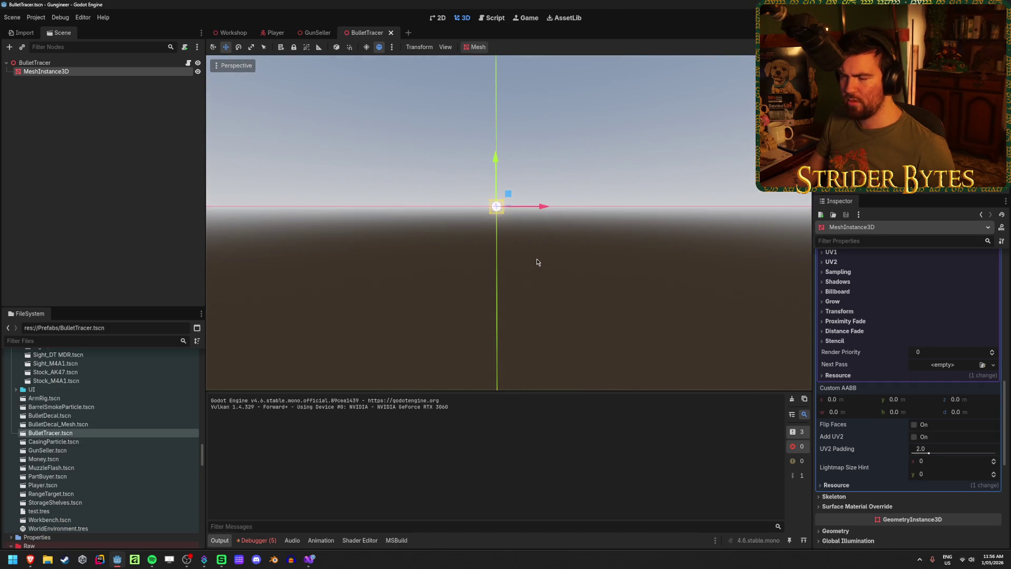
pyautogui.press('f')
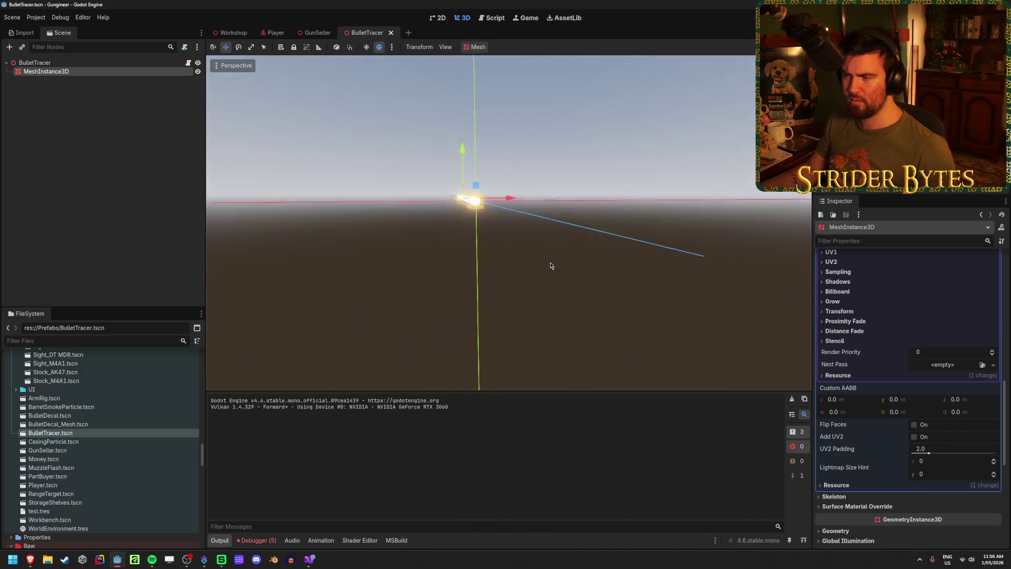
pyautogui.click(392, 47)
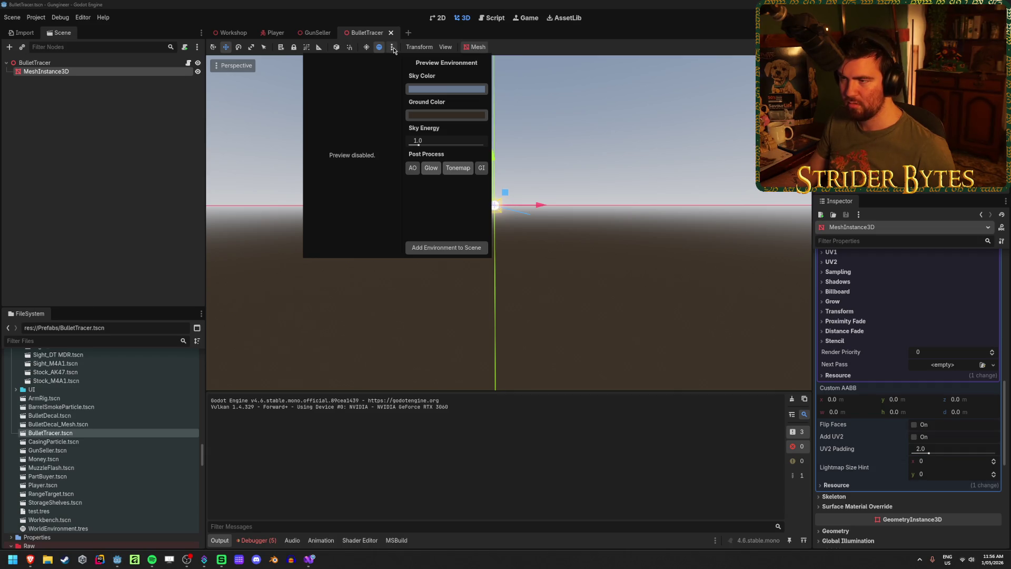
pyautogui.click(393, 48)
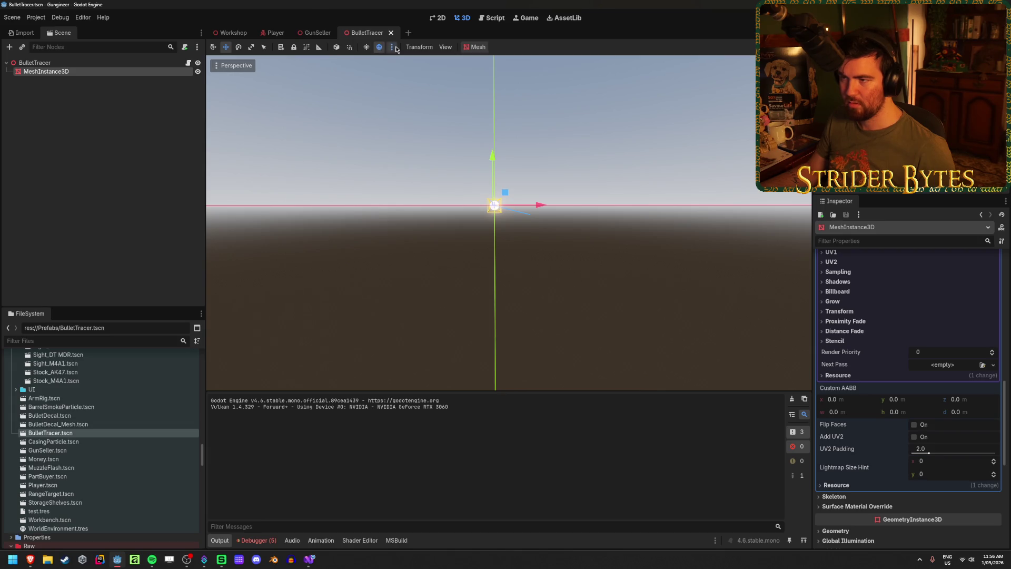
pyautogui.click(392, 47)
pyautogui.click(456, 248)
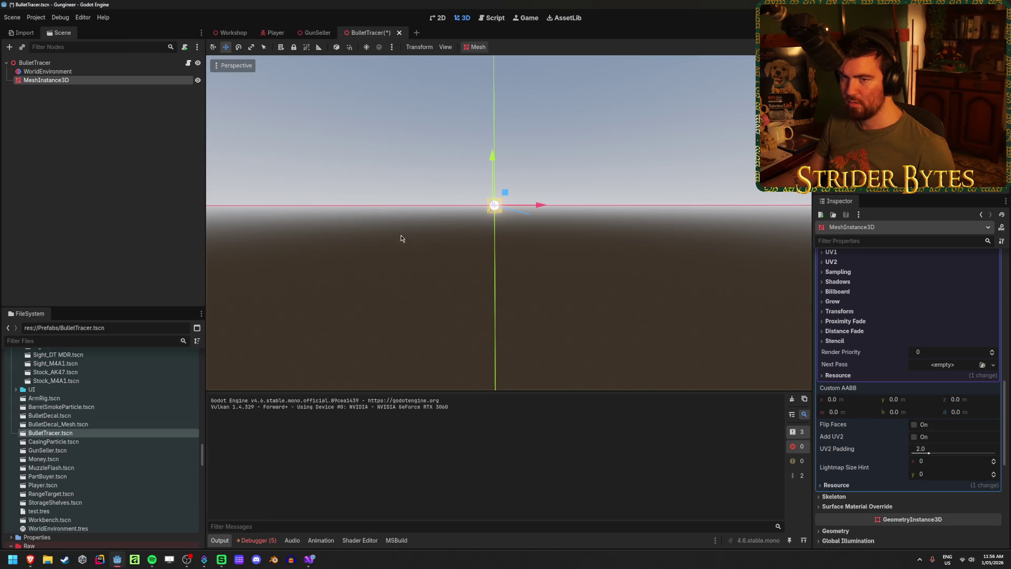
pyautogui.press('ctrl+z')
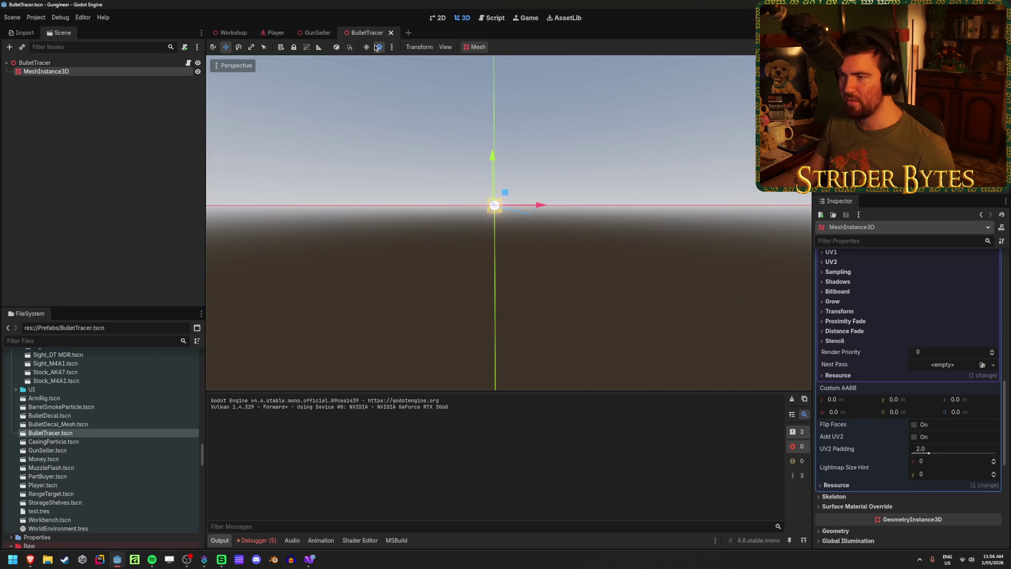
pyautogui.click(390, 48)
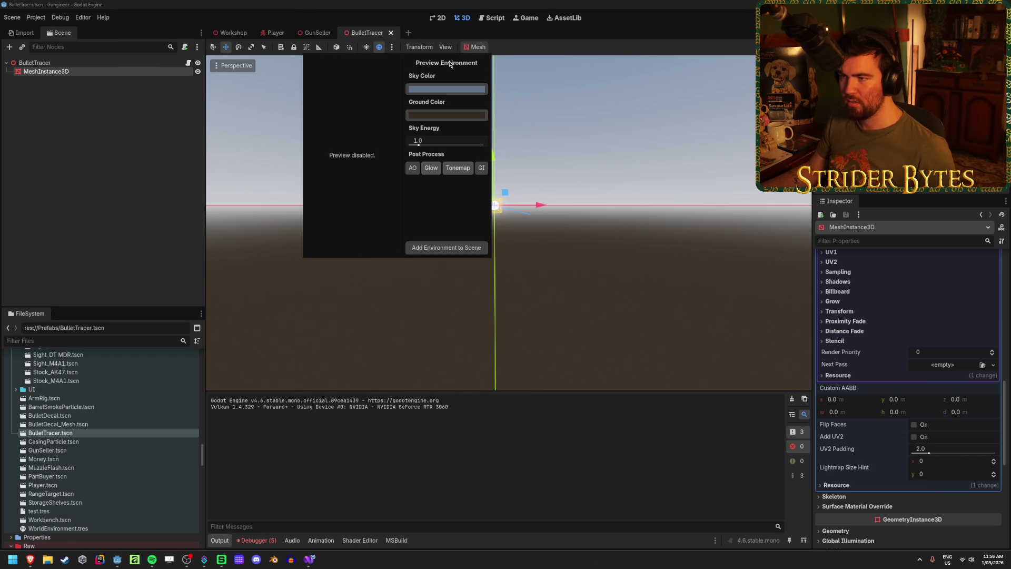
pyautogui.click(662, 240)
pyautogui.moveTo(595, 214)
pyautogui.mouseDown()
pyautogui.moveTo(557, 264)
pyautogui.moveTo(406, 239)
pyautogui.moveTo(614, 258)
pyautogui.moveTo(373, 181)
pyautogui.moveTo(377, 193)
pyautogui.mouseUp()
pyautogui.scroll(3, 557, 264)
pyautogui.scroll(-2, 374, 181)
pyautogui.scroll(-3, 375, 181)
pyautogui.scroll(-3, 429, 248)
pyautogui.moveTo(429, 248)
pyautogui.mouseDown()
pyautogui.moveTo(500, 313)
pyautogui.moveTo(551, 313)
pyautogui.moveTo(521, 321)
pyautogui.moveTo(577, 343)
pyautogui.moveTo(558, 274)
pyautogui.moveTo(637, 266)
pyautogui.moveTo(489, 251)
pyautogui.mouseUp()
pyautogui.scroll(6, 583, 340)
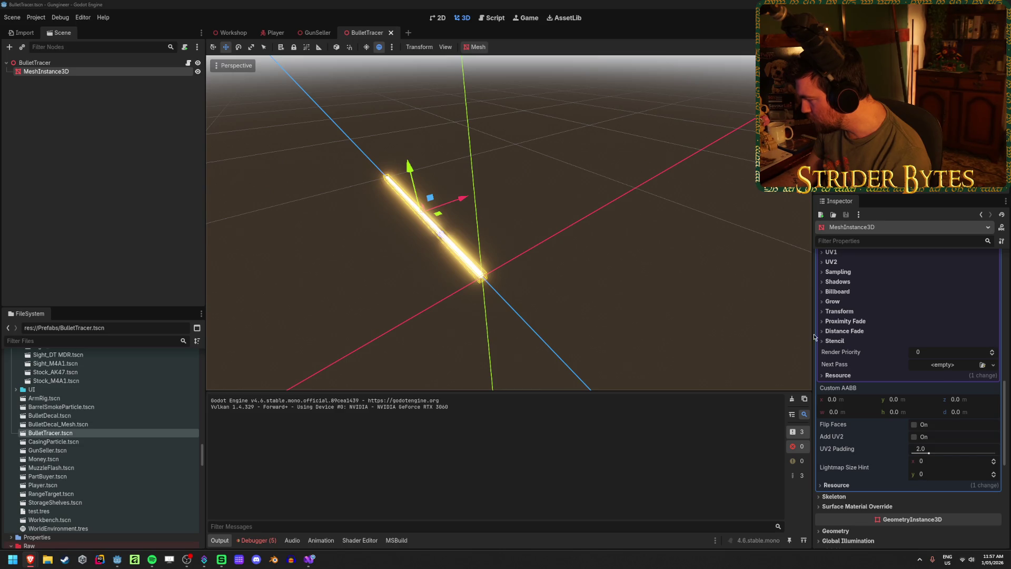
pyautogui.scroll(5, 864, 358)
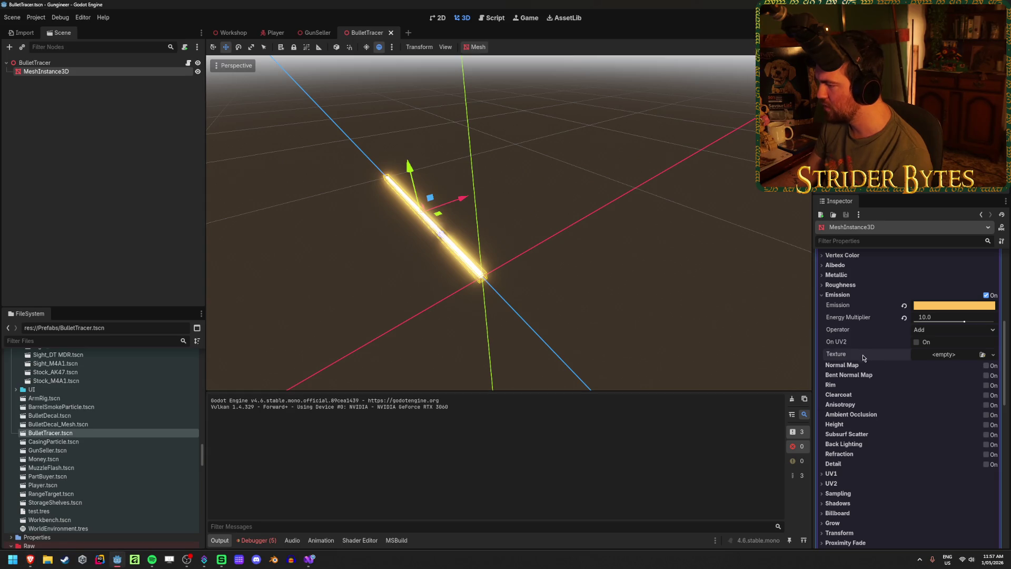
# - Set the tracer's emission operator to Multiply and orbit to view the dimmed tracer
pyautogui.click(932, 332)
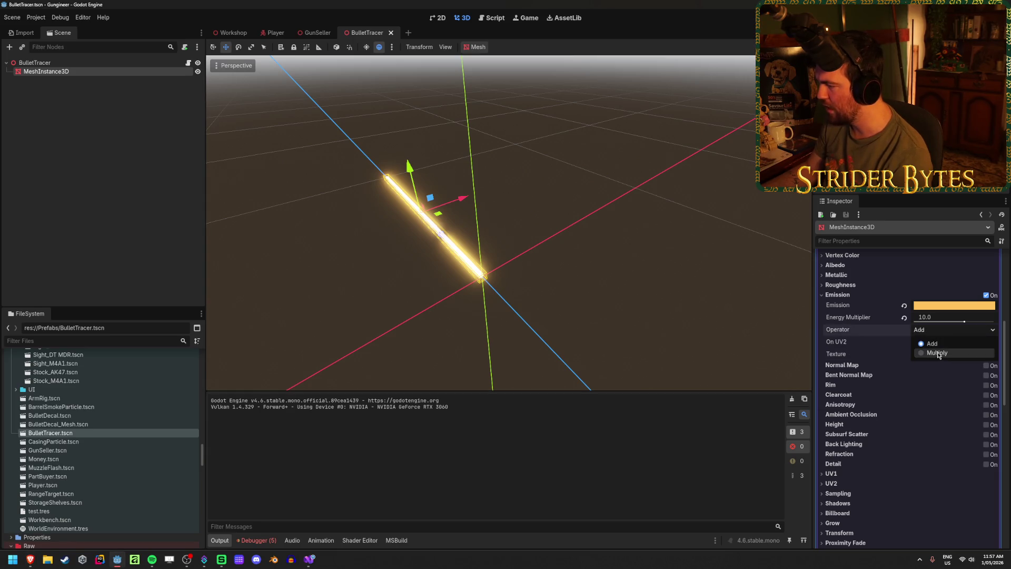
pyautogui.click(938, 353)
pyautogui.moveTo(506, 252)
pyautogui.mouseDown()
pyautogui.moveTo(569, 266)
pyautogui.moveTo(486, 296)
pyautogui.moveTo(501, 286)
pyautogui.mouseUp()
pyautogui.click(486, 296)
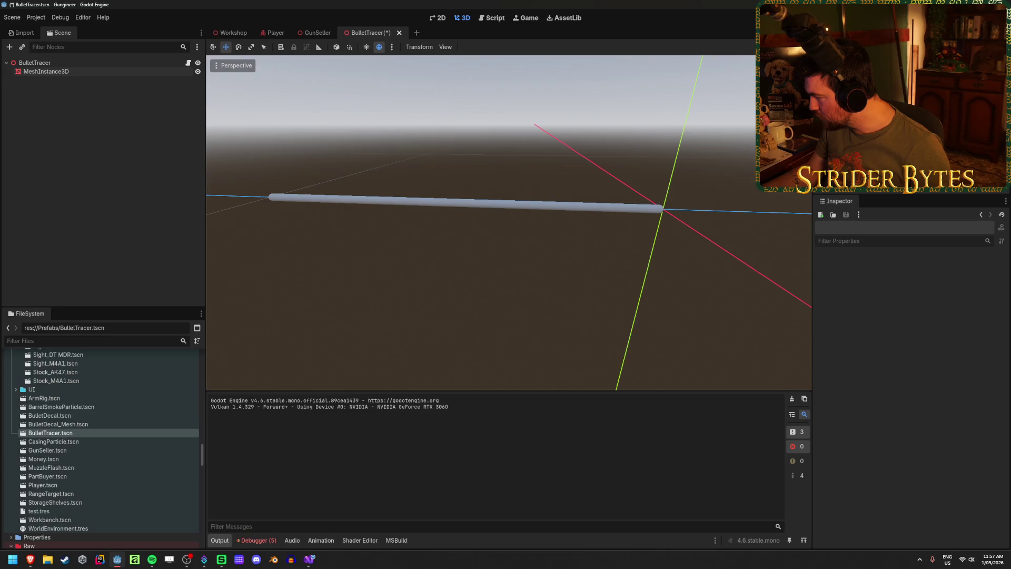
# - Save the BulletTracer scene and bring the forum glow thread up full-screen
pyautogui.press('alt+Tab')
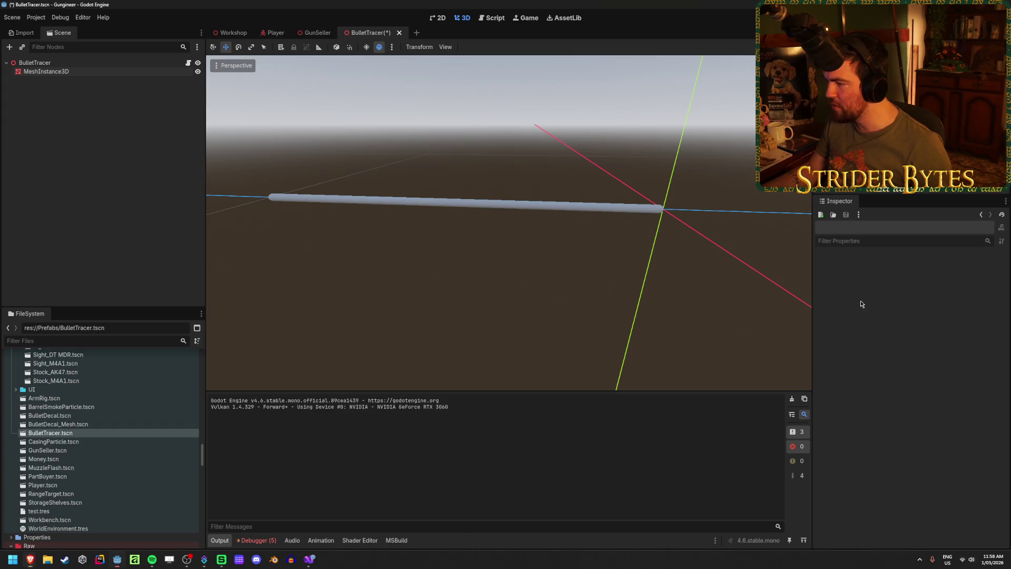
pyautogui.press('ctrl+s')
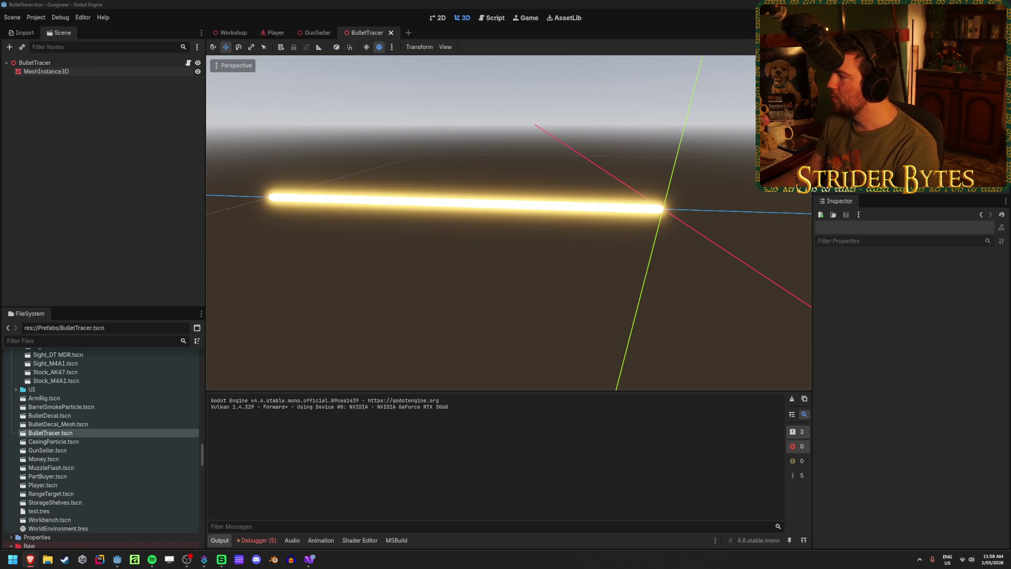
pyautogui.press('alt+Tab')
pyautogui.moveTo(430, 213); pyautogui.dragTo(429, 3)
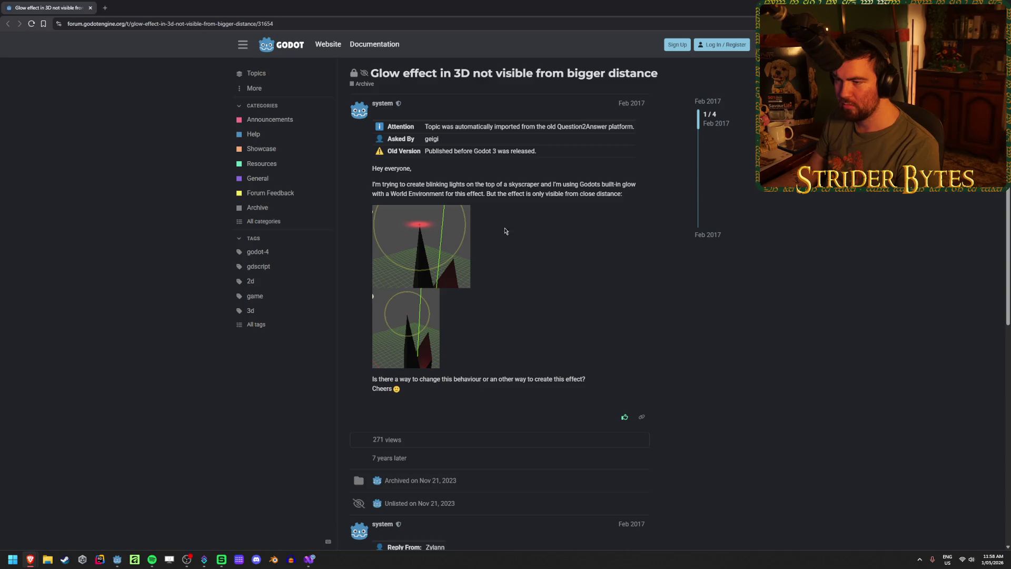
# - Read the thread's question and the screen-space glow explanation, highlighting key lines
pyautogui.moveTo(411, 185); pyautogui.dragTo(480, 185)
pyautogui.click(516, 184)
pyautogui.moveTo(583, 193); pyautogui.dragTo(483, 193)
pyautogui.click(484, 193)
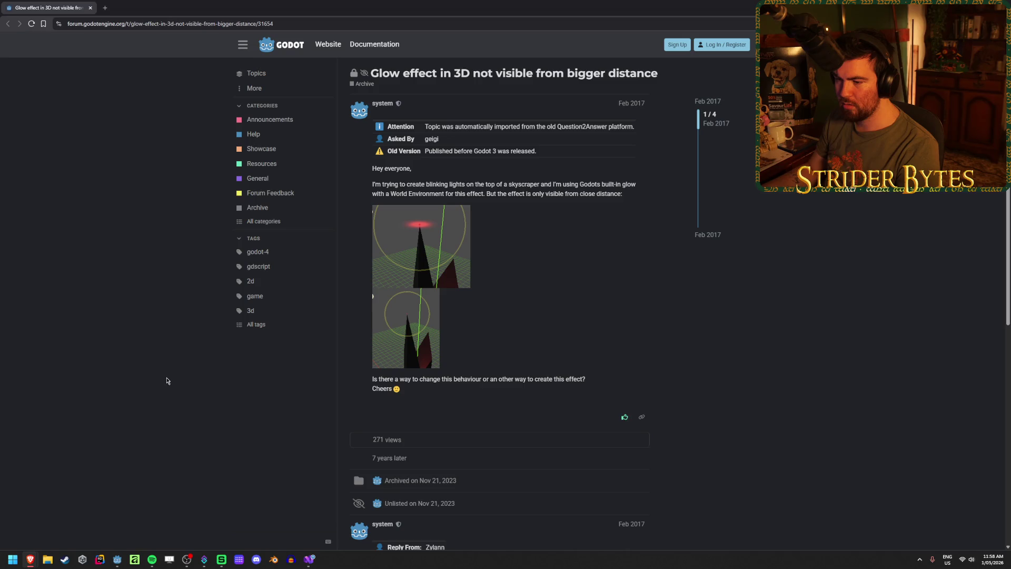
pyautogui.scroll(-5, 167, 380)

• • •

Print everything from the line with "pyautogui.scroll(6, 583, 340)" down to the line with "pyautogui.click(516, 184)" in the entries above, both lines included and nothing more, without the pictures.

pyautogui.scroll(6, 583, 340)
pyautogui.scroll(5, 864, 358)
# - Set the tracer's emission operator to Multiply and orbit to view the dimmed tracer
pyautogui.click(932, 332)
pyautogui.click(938, 353)
pyautogui.moveTo(506, 252)
pyautogui.mouseDown()
pyautogui.moveTo(569, 266)
pyautogui.moveTo(486, 296)
pyautogui.moveTo(501, 286)
pyautogui.mouseUp()
pyautogui.click(486, 296)
# - Save the BulletTracer scene and bring the forum glow thread up full-screen
pyautogui.press('alt+Tab')
pyautogui.press('ctrl+s')
pyautogui.press('alt+Tab')
pyautogui.moveTo(430, 213); pyautogui.dragTo(429, 3)
# - Read the thread's question and the screen-space glow explanation, highlighting key lines
pyautogui.moveTo(411, 185); pyautogui.dragTo(480, 185)
pyautogui.click(516, 184)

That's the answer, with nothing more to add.